CHENNAI, INDIA – This month, members of the IJM Chennai team met with survivors who were rescued from bonded labor 16 years ago. It was a joy and inspiration to see them—but also particularly gratifying because of the harrowing events that had led to their freedom.

Sujina, Starlin, Seemon, Thenmozhi and Manikandan were among 94 people rescued from an abusive brick kiln near Bangalore in December 2005. During that rescue operation, the owner and his accomplices grew violent and began to cause a riot—undeterred by the presence of police officers. IJM staff realized the situation was getting out of hand and jumped into their cars to leave. But the owner and his accomplices surrounded IJM’s cars, hurled abuses, broke our cameras, pelted the cars with stones, and threatened to kill everyone by setting the cars on fire.

Reliving this moment is gut-wrenching for every IJM staff member, whether they were physically present at the scene or not. But meeting the survivors 16 years later and witnessing the transformation that rescue has brought to them is soul-stirring.

IJM staff member, who was present during the rescue operation and in this follow-up visit, shared, “I was overwhelmed and delighted to visit these families recently...It took me a while to process that the young men and women I saw that day were little children at the time of rescue."

She added, “It took me back to the day of the rescue and to the hopeless situation they were in: When in bondage, the parents of these children (then aged between 1 and 12) couldn’t envision a good future for their children, but now living in freedom they were able to provide a better life through education. In 2005, at the brick kiln, it was heart-wrenching to see those little hands handling bricks while they should’ve been in school holding pencils. I am amazed to learn, that today one of them is on the threshold of completing a degree in Technology, another is doing a degree in Commerce, and some of the children are in high school. I am so grateful and humbled that I played a small part in their lives to be what they are today."

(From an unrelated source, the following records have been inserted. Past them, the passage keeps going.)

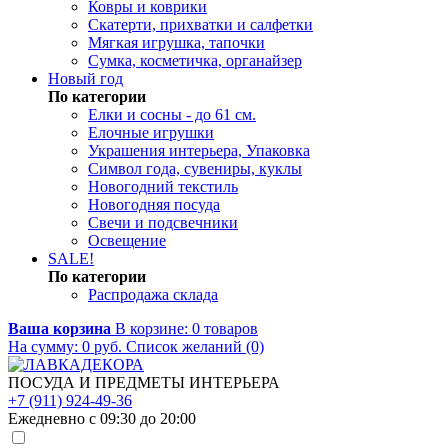
Ковры и коврики
Скатерти, прихватки и салфетки
Мягкая игрушка, тапочки
Сумка, косметичка, органайзер
Новый год
По категории
Елки и сосны - до 61 см.
Елочные игрушки
Украшения интерьера, Упаковка
Символ года, сувениры, куклы
Новогодний текстиль
Новогодняя посуда
Свечи и подсвечники
Освещение
SALE!
По категории
Распродажа склада
Ваша корзина
В корзине:
0
товаров
На сумму:
0
руб.
Список желаний (0)
ПОСУДА И ПРЕДМЕТЫ ИНТЕРЬЕРА
+7 (911) 924-49-36
Ежедневно с 09:30 до 20:00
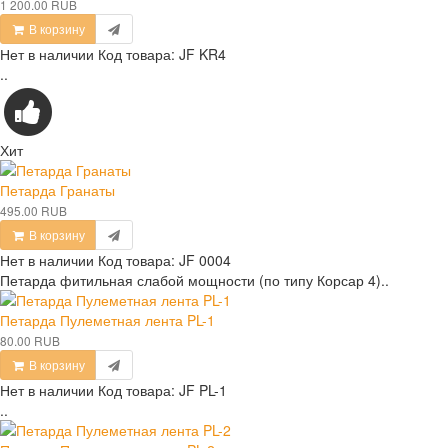
1 200.00 RUB
В корзину
Нет в наличии
Код товара:
JF KR4
..
Хит
Петарда Гранаты
495.00 RUB
В корзину
Нет в наличии
Код товара:
JF 0004
Петарда фитильная слабой мощности (по типу Корсар 4)..
Петарда Пулеметная лента PL-1
80.00 RUB
В корзину
Нет в наличии
Код товара:
JF PL-1
..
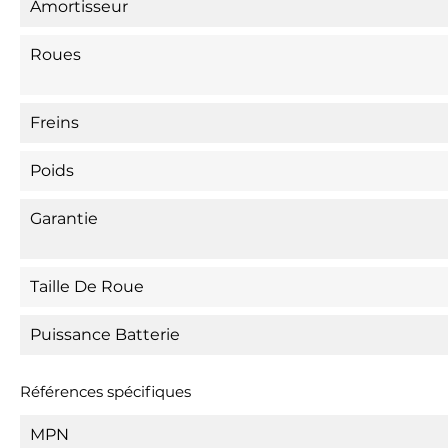
Amortisseur
Roues
Freins
Poids
Garantie
Taille De Roue
Puissance Batterie
Références spécifiques
MPN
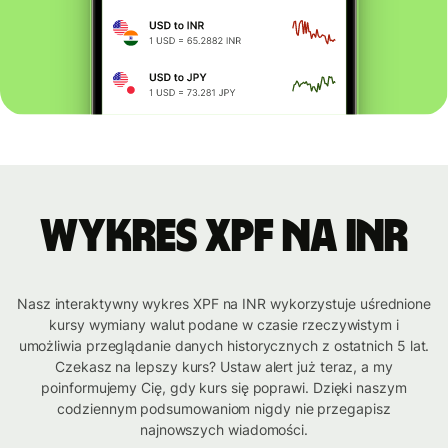
Wykres XPF na INR
Nasz interaktywny wykres XPF na INR wykorzystuje uśrednione
kursy wymiany walut podane w czasie rzeczywistym i
umożliwia przeglądanie danych historycznych z ostatnich 5 lat.
Czekasz na lepszy kurs? Ustaw alert już teraz, a my
poinformujemy Cię, gdy kurs się poprawi. Dzięki naszym
codziennym podsumowaniom nigdy nie przegapisz
najnowszych wiadomości.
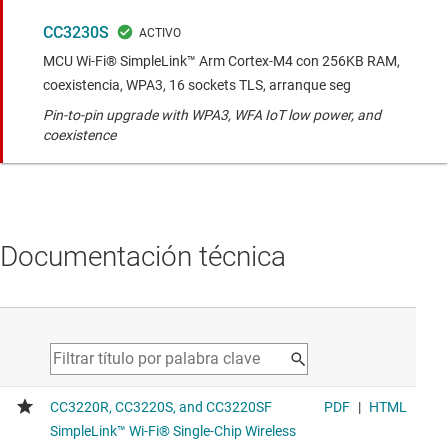
CC3230S
MCU Wi-Fi® SimpleLink™ Arm Cortex-M4 con 256KB RAM,
coexistencia, WPA3, 16 sockets TLS, arranque seg
Pin-to-pin upgrade with WPA3, WFA IoT low power, and
coexistence
Documentación técnica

Here is a brief peek into the transformation experienced:

Sujina’s Family:

When Sujina’s family was rescued in 2005, her sons, Starlin and Seemon were both under the age of five. Today, the two boys have grown into outstanding and well-educated young adults. Seemon is pursuing a degree in Bachelor of Commerce. Starlin completed his Diploma in Mechanical Engineering and is pursuing a degree in Bachelor of Technology. Currently, he works in a cotton mill for daily wages to support his family. In addition to this, the brothers are also exceptional sportsmen. Seemon plays volleyball and cricket, and has bagged many awards and trophies at the village level for his batting skills. Starlin also plays cricket along with Seemon. The brothers brought home a trophy when they played against 18 villages in Chittoor district.

Transformation Artboard 1

Left: Sujina stands with her daughter, Nisha, in her arms alongside her husband Bhaskar and sons Seemon and Starlin. This photo was taken one month after the family was rescued in 2005. Right: Seemon and Starlin proudly hold their cricket trophies today.

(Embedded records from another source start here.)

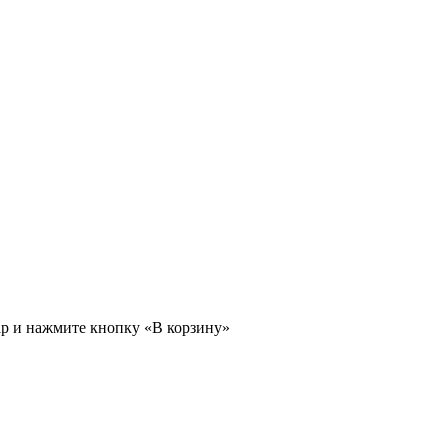
ар и нажмите кнопку «В корзину»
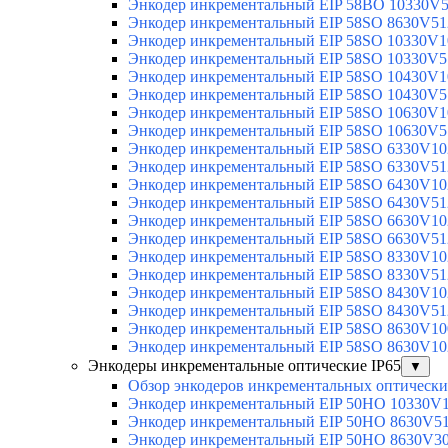
Энкодер инкрементальный EIP 58BO 10330V
Энкодер инкрементальный EIP 58SO 8630V51
Энкодер инкрементальный EIP 58SO 10330V1
Энкодер инкрементальный EIP 58SO 10330V5
Энкодер инкрементальный EIP 58SO 10430V1
Энкодер инкрементальный EIP 58SO 10430V5
Энкодер инкрементальный EIP 58SO 10630V1
Энкодер инкрементальный EIP 58SO 10630V5
Энкодер инкрементальный EIP 58SO 6330V10
Энкодер инкрементальный EIP 58SO 6330V51
Энкодер инкрементальный EIP 58SO 6430V10
Энкодер инкрементальный EIP 58SO 6430V51
Энкодер инкрементальный EIP 58SO 6630V10
Энкодер инкрементальный EIP 58SO 6630V51
Энкодер инкрементальный EIP 58SO 8330V10
Энкодер инкрементальный EIP 58SO 8330V51
Энкодер инкрементальный EIP 58SO 8430V10
Энкодер инкрементальный EIP 58SO 8430V51
Энкодер инкрементальный EIP 58SO 8630V10
Энкодер инкрементальный EIP 58SO 8630V10
Энкодеры инкрементальные оптические IP65
▼
Обзор энкодеров инкрементальных оптически
Энкодер инкрементальный EIP 50HO 10330V
Энкодер инкрементальный EIP 50HO 8630V5
Энкодер инкрементальный EIP 50HO 8630V3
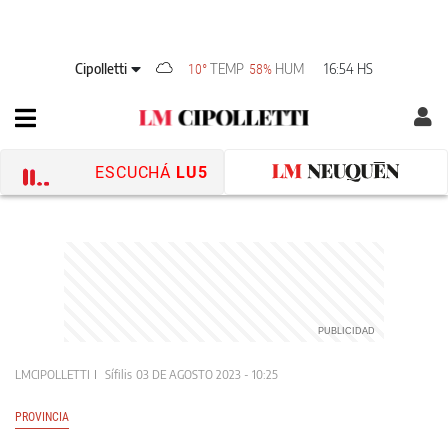
Cipolletti
TEMP
HUM
16:54 HS
10°
58%
ESCUCHÁ
LU5
LMCIPOLLETTI
Sífilis
03 DE AGOSTO 2023 - 10:25
PROVINCIA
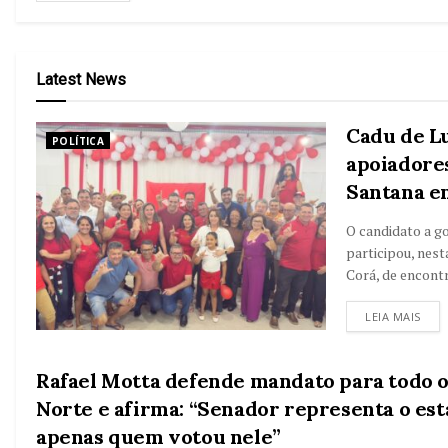
Latest News
Cadu de Lu
POLÍTICA
apoiadore
Santana e
O candidato a g
participou, nest
Corá, de encont
LEIA MAIS
Rafael Motta defende mandato para todo 
POLÍTICA
Norte e afirma: “Senador representa o est
apenas quem votou nele”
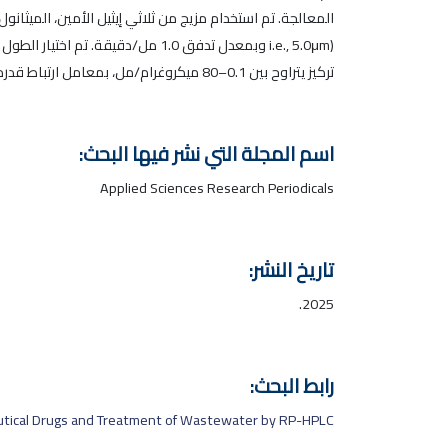
تركيز يتراوح بين 0.1–80 ميكروغرام/مل، بمعامل ارتباط قدره 0.999. وقد تم التحقق من صحة التقنيات المطورة.
اسم المجلة التي نشر فيها البحث:
Applied Sciences Research Periodicals
تاريخ النشر:
2025.
رابط البحث:
utical Drugs and Treatment of Wastewater by RP-HPLC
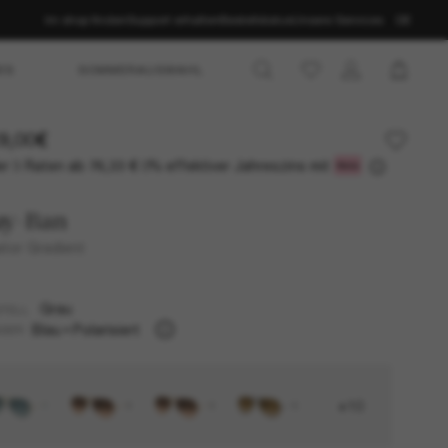
Im shop finden
Support erhalten
Bestellstatus
Unsere Services
DE
ES
SOMMERAUSWAHL
9,00€
r 3 Raten ab
0% effektiver Jahreszins mit
76,33 €
ay-Ban
ator Gradient
Grau
TELL
Blau
Polarisiert
SER
+10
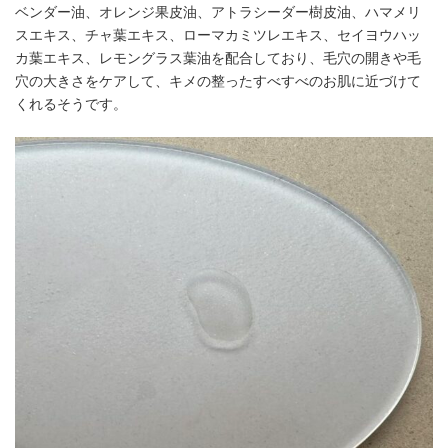
ベンダー油、オレンジ果皮油、アトラシーダー樹皮油、ハマメリ
スエキス、チャ葉エキス、ローマカミツレエキス、セイヨウハッ
カ葉エキス、レモングラス葉油を配合しており、毛穴の開きや毛
穴の大きさをケアして、キメの整ったすべすべのお肌に近づけて
くれるそうです。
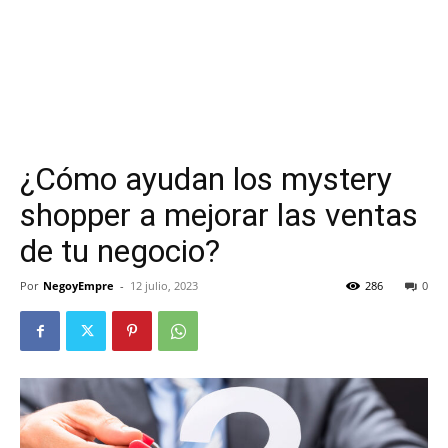
¿Cómo ayudan los mystery
shopper a mejorar las ventas
de tu negocio?
Por
NegoyEmpre
-
12 julio, 2023
286
0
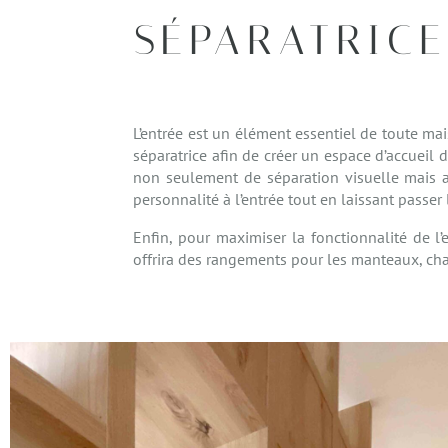
SÉPARATRIC
L’entrée est un élément essentiel de toute ma
séparatrice afin de créer un espace d’accueil 
non seulement de séparation visuelle mais au
personnalité à l’entrée tout en laissant passe
Enfin, pour maximiser la fonctionnalité de l’e
offrira des rangements pour les manteaux, chau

When Manikandan was rescued from the brick kiln, he was a timid young man working to support his ailing parents. Today, Manikandan is a leader in Jeevana Jwala, a local chapter of the Released Bonded Laborers’ Association in the state of Andhra Pradesh. He was elected for his resilience and commitment to the cause of bonded labor. He currently works as a salesperson in a retail shop and earns a steady salary of 7,000 rupees per month. He takes care of his aging parents and is a loving husband and a father of two children.

Manikandan says: “Everyone who is stuck in bonded labor must take the first step and have the courage to come forward. It feels impossible to believe in yourself in dire situations, but it is crucial if you want to bring about the change that you are seeking.”

Transformation Artboard 1 copy

Left: Manikandan on the day of rescue. Right: Manikandan in freedom, now leading a survivor network called Jeevana Jwala.


When Thenmozhi was rescued from the brick kiln, she was a 13-year-old girl who was uncertain of her future. Today, Thenmozhi is a brave leader in Jeevana Jwala and is also the proud owner of a fruit shop in her village.

Thenmozhi says: “The day IJM came to rescue us, the owner and his men grew violent. My family and I ran into a nearby forest. We ran as fast as we could. We jumped into a moving train and hid inside the train's restroom. We reached our native village around 2:00 am. Back then I did not know about my rights and freedom. But today as a leader I advocate for the rights and freedom of those who are hidden in darkness and go unnoticed by the rest of the world."

Transformation Artboard 1 copy 2

Left: Thenmozhi at 13 years old on the day of rescue. Right: Thenmozhi in freedom, now leading a survivor network called Jeevana Jwala.

Every Rescue Matters
A reflection on these moments of transformation from IJM staff member:

It is incredibly heart-warming to see how this rescue has impacted the survivors. Its effect has further trickled down to the next generation.

Sixteen years ago, in December 2005 when the team led the rescue operation, Starlin, Seemon and Thenmozhi were children stuck in a desperate situation. One act of bravery changed their lives forever. They did not have to inherit their parents’ debts. The vicious cycle of exploitation and violence came to an end. Today, they stand tall and strong in their communities as leaders and sportsmen and are living their lives to the fullest—in freedom.

When we look back at how IJM’s rescue operations have progressed over the years, every rescue—particularly from the early 2000s—was nothing short of a miracle. Most of the staff from IJM have encountered dangerous and life-threating situations. Yes, the situation at GRB brick kiln was extremely daunting. However, enduring such traumatic events becomes worthwhile when we see joyful survivors flourishing—in freedom.